◆ Requirement ◆
Print the text of each of the following records line for line, without altering anything.

◆ Task material ◆
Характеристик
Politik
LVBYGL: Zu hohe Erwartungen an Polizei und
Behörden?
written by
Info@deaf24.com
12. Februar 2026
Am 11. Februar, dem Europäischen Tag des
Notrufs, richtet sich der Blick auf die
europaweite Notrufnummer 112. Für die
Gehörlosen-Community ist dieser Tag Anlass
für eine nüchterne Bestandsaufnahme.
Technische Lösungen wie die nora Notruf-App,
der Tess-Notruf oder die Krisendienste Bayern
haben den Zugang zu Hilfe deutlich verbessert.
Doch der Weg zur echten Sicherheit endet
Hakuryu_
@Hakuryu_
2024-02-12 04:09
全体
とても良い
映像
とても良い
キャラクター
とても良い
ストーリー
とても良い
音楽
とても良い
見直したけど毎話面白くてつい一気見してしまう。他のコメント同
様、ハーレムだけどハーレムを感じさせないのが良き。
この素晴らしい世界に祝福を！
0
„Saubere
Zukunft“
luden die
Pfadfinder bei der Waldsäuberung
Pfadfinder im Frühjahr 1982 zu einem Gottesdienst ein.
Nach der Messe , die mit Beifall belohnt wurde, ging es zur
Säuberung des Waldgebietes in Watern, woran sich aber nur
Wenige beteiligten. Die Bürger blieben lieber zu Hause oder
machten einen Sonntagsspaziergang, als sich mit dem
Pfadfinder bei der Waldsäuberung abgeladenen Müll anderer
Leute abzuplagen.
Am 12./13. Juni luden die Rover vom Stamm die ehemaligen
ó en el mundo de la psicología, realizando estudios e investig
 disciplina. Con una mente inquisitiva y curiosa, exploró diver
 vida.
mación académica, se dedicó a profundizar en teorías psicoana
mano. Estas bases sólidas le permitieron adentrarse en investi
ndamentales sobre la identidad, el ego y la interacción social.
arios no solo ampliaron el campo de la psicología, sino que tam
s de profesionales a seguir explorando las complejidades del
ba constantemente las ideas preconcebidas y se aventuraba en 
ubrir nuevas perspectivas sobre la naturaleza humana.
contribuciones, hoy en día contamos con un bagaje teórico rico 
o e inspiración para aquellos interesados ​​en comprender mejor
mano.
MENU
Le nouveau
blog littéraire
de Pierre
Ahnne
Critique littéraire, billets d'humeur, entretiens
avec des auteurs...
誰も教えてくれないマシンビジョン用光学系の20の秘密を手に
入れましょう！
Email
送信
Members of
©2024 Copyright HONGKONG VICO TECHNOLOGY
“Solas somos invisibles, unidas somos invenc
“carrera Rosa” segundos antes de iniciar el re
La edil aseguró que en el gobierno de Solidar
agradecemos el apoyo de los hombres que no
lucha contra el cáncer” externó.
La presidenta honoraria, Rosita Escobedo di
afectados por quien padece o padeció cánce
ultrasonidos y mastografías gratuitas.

◆ Solved problem ◆
Характеристик
Politik
LVBYGL: Zu hohe Erwartungen an Polizei und
Behörden?
written by
Info@deaf24.com
12. Februar 2026
Am 11. Februar, dem Europäischen Tag des
Notrufs, richtet sich der Blick auf die
europaweite Notrufnummer 112. Für die
Gehörlosen-Community ist dieser Tag Anlass
für eine nüchterne Bestandsaufnahme.
Technische Lösungen wie die nora Notruf-App,
der Tess-Notruf oder die Krisendienste Bayern
haben den Zugang zu Hilfe deutlich verbessert.
Doch der Weg zur echten Sicherheit endet
Hakuryu_
@Hakuryu_
2024-02-12 04:09
全体
とても良い
映像
とても良い
キャラクター
とても良い
ストーリー
とても良い
音楽
とても良い
見直したけど毎話面白くてつい一気見してしまう。他のコメント同
様、ハーレムだけどハーレムを感じさせないのが良き。
この素晴らしい世界に祝福を！
0
„Saubere
Zukunft“
luden die
Pfadfinder bei der Waldsäuberung
Pfadfinder im Frühjahr 1982 zu einem Gottesdienst ein.
Nach der Messe , die mit Beifall belohnt wurde, ging es zur
Säuberung des Waldgebietes in Watern, woran sich aber nur
Wenige beteiligten. Die Bürger blieben lieber zu Hause oder
machten einen Sonntagsspaziergang, als sich mit dem
Pfadfinder bei der Waldsäuberung abgeladenen Müll anderer
Leute abzuplagen.
Am 12./13. Juni luden die Rover vom Stamm die ehemaligen
ó en el mundo de la psicología, realizando estudios e investig
 disciplina. Con una mente inquisitiva y curiosa, exploró diver
 vida.
mación académica, se dedicó a profundizar en teorías psicoana
mano. Estas bases sólidas le permitieron adentrarse en investi
ndamentales sobre la identidad, el ego y la interacción social.
arios no solo ampliaron el campo de la psicología, sino que tam
s de profesionales a seguir explorando las complejidades del
ba constantemente las ideas preconcebidas y se aventuraba en 
ubrir nuevas perspectivas sobre la naturaleza humana.
contribuciones, hoy en día contamos con un bagaje teórico rico 
o e inspiración para aquellos interesados ​​en comprender mejor
mano.
MENU
Le nouveau
blog littéraire
de Pierre
Ahnne
Critique littéraire, billets d'humeur, entretiens
avec des auteurs...
誰も教えてくれないマシンビジョン用光学系の20の秘密を手に
入れましょう！
Email
送信
Members of
©2024 Copyright HONGKONG VICO TECHNOLOGY
“Solas somos invisibles, unidas somos invenc
“carrera Rosa” segundos antes de iniciar el re
La edil aseguró que en el gobierno de Solidar
agradecemos el apoyo de los hombres que no
lucha contra el cáncer” externó.
La presidenta honoraria, Rosita Escobedo di
afectados por quien padece o padeció cánce
ultrasonidos y mastografías gratuitas.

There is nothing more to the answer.